De nouveau, Jésus n'est pas venu apporter une religion : Il est venu apporter la vérité, qui libère, y compris de la religion. La Terre promise est notre territoire intérieur, dont Christ est le Roi : comment une religion peut-elle mettre en danger cette Royauté ? Les religions (y compris la "religion chrétienne") peuvent attaquer tout ce qu’elles veulent : elles ne peuvent pas atteindre la Royauté de Christ en nous!
Ainsi, ces sites web et blogs évangéliques laissent entendre que les dénominations évangéliques ne seraient que des religions, qui n'auraient rien compris à la foi ni au message libérateur de Jésus qui place l'homme de foi au-dessus des peurs (la peur suppose le manque d'amour) et des religions, et feraient exactement comme ceux qu'ils craignent : se fabriquer un système, une religion humaine, dans laquelle le vrai Christ (et non pas celui qu'ils se sont créé en idole) n'a pas sa place.

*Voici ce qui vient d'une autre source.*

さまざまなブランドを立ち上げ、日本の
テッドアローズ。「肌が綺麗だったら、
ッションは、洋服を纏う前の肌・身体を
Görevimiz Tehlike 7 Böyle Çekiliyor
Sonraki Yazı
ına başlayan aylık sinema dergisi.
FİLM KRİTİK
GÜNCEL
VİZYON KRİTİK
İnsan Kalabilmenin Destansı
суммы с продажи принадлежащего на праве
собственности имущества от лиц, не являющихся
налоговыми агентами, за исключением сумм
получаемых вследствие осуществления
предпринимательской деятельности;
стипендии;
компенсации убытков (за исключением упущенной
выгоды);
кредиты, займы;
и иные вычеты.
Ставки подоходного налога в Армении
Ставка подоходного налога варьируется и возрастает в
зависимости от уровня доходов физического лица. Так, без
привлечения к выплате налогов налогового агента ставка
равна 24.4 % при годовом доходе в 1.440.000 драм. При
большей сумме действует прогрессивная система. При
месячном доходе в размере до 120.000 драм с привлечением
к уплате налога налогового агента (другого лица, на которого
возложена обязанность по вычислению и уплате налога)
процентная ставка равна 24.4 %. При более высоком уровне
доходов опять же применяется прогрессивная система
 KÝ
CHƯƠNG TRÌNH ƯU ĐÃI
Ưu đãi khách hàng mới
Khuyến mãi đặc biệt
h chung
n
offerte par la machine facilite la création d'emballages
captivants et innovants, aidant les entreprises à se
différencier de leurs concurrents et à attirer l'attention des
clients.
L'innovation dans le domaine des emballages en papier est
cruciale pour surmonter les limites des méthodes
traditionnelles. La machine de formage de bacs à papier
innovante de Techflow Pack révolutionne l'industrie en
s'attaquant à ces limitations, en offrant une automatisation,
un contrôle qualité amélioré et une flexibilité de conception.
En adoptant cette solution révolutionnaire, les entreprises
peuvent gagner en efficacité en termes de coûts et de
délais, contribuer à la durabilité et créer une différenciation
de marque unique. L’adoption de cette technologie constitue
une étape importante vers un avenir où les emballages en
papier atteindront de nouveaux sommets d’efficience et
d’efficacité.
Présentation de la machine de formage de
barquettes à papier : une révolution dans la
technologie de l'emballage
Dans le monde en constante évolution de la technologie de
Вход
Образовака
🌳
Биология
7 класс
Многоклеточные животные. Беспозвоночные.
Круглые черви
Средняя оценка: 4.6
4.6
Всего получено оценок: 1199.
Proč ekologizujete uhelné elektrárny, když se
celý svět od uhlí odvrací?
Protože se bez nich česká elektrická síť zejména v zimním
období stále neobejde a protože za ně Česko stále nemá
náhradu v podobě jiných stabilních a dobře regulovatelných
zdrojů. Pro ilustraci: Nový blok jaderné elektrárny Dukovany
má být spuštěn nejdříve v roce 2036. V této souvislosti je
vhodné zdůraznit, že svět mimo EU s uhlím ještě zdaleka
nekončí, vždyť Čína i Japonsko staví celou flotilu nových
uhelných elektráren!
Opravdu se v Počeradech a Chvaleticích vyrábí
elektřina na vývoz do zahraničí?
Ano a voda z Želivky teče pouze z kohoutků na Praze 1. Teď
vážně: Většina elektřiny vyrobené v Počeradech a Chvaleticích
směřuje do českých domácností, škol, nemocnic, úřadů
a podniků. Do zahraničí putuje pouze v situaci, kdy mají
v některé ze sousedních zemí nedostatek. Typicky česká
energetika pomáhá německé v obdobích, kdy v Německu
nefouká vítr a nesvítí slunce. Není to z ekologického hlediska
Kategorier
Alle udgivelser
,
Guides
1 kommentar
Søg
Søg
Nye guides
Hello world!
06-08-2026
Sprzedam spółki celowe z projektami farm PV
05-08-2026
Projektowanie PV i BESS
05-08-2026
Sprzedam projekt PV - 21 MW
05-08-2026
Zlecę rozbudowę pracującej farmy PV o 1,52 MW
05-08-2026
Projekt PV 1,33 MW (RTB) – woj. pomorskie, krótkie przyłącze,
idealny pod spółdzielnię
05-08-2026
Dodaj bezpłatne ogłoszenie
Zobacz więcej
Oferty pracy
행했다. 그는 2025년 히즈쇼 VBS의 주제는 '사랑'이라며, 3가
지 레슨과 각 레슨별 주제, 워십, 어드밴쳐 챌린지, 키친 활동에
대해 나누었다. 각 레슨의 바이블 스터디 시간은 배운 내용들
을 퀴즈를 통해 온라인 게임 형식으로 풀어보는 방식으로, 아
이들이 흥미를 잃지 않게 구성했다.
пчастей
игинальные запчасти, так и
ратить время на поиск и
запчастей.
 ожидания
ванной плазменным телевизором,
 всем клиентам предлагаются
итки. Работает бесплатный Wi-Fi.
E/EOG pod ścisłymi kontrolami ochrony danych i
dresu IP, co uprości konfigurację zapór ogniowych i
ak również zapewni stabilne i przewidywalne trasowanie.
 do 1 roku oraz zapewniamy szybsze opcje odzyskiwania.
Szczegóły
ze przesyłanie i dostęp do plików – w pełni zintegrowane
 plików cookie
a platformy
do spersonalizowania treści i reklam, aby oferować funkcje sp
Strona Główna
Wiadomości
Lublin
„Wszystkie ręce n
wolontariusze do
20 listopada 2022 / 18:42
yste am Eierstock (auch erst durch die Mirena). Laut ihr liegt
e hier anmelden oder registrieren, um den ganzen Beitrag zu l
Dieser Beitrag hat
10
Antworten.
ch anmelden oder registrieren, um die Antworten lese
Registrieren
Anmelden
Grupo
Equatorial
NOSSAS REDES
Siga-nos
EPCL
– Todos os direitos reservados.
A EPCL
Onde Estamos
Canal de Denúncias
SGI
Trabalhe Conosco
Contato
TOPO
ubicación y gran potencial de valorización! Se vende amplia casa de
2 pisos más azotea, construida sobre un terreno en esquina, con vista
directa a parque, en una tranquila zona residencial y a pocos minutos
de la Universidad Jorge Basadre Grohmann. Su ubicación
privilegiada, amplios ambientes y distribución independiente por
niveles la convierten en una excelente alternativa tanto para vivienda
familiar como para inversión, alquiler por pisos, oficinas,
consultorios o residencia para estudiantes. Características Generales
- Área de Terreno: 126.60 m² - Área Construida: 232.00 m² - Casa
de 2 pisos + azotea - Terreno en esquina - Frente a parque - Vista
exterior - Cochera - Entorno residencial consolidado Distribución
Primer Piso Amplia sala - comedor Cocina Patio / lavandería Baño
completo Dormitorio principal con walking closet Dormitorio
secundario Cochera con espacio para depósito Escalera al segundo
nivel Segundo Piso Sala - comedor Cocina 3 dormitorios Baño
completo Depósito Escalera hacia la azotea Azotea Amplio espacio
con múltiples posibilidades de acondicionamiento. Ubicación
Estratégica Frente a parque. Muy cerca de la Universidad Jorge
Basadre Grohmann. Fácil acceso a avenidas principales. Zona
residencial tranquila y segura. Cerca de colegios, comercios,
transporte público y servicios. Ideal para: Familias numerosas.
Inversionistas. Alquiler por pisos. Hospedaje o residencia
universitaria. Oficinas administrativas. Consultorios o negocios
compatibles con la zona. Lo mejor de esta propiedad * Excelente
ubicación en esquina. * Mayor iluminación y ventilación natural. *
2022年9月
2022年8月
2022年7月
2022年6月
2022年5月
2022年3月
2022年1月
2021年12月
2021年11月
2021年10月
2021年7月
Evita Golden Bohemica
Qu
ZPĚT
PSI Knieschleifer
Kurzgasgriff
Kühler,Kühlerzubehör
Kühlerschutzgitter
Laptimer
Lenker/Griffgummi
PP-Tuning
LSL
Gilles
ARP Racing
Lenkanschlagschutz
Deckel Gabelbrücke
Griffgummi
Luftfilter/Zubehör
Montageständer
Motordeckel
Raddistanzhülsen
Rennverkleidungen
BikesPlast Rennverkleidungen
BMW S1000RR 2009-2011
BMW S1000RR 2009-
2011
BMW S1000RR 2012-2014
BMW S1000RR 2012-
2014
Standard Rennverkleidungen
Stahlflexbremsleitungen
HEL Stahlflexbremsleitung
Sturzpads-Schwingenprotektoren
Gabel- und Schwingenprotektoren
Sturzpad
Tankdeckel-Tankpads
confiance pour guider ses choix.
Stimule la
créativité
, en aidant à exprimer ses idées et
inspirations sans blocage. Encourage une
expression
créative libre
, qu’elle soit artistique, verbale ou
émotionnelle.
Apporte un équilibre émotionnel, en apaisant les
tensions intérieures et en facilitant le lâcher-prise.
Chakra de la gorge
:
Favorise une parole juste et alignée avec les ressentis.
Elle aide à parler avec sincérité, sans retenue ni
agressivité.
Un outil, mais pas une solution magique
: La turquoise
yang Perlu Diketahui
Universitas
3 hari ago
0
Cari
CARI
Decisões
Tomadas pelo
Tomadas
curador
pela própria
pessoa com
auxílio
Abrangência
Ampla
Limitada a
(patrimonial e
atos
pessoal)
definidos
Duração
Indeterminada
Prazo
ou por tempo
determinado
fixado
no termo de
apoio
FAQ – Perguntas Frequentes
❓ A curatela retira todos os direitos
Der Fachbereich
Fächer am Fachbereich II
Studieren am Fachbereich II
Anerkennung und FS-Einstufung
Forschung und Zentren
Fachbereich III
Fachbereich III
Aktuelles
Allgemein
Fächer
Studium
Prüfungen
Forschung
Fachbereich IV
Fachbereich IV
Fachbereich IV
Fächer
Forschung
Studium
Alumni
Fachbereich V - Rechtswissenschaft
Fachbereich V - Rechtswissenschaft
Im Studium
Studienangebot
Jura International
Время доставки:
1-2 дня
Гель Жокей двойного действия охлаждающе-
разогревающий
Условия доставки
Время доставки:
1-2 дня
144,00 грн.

Pour répondre à la question "Pourquoi les évangéliques craignent-ils les autres religions ?" : "les autres religions" est la réponse. Certaines dénominations évangéliques ne seraient que des religions, qui ont la couleur et la saveur de la foi chrétienne, mais qui sont à des années-lumière de la foi véritable. Or, celui qui a la foi véritable ne se sent pas concerné par les systèmes humains que sont les religions.